BY SOOJUNG CHANG
For the Daily
Published March 8, 2002
Nearly six months after terrorist attacks brought down the World Trade Center towers, the initial outburst of patriotism that followed in its aftermath has become less conspicuous, although it is still omnipresent.
The events of Sept. 11 brought about an outpouring of patriotism that America has not seen since the Gulf War. Open displays of patriotism were evident everywhere, as Americans nationwide began displaying flags on their homes, cars and businesses.
"It got to the point where people who didn't have a flag looked bad," Engineering junior Danielle Fleischer said.
"There was a great surge in everything from flags to clothing," LSA freshman Lauren Gariepy said.
Not only did the sales of flags and flag-related items skyrocket, but the mentality of the nation as a whole underwent a transformation.

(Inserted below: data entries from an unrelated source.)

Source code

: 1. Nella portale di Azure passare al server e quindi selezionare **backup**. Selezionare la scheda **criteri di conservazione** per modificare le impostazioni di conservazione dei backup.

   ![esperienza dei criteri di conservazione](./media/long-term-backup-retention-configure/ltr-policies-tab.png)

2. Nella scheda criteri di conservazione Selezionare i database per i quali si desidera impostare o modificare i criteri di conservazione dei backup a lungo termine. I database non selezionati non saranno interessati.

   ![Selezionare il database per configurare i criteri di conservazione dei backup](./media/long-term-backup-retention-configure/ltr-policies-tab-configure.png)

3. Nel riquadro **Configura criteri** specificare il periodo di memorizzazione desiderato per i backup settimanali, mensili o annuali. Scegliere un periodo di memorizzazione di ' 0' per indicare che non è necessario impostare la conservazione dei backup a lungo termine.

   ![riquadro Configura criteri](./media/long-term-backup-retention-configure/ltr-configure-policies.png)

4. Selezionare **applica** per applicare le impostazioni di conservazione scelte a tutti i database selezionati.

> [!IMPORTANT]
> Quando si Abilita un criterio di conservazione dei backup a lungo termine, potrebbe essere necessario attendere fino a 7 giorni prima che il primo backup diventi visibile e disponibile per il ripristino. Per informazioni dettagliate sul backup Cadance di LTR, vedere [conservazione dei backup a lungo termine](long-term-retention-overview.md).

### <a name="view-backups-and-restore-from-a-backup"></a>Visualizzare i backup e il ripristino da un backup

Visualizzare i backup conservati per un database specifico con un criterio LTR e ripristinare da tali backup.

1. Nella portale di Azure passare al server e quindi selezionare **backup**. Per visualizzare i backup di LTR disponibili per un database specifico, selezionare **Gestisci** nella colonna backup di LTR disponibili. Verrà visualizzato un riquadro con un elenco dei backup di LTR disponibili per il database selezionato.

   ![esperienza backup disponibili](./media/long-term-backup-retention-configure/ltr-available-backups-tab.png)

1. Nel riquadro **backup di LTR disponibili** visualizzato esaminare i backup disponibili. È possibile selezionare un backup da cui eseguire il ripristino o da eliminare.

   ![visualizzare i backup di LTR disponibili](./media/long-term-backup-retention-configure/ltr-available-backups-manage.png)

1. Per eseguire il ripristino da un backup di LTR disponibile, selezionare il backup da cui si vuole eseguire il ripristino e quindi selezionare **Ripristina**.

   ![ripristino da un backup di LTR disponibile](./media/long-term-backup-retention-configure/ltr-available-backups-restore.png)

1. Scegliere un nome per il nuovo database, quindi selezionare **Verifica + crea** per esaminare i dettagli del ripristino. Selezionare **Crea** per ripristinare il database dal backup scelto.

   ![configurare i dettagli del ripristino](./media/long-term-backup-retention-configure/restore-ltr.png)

"Everyone grew less cynical for a while about making fun of our country and government," Gariepy said.
While most people found the gush of patriotic sentiment heartwarming, others were skeptical.
"I think that the patriotism we've been asked to do is very superficial," history Prof. Matthew Countryman said. "No one is being asked to do anything but support" the administration's policies.
Countryman also pointed out the dangers of taking patriotism to an excessive level. He was troubled that some have stopped criticizing or opposing the government's policies in the name of patriotism.
"Even raising questions is considered unpatriotic. There's very little opposition. We're not having a public debate about the best way to proceed," he said.
As patriotic sentiment nationwide dissipates, the opposition that Countryman said is necessary for our country might be forthcoming.
"You notice less flags being displayed," Engineering sophomore Shannon Glasbie said.
LSA senior Juan Baepna agreed that there were less open displays of patriotism, but said, "Deep down it's still there, it's just not as prominent as it once was. I think overall people still have a deep rooted feeling of patriotism."
But history Prof. Tom Guglielmo said he disagreed that American patriotism is decreasing.
"I'm not sure I can remember another time in my life when flags were so omnipresent - on lapels, on store windows, on bumpers, on team jerseys, among millions of other places," he said.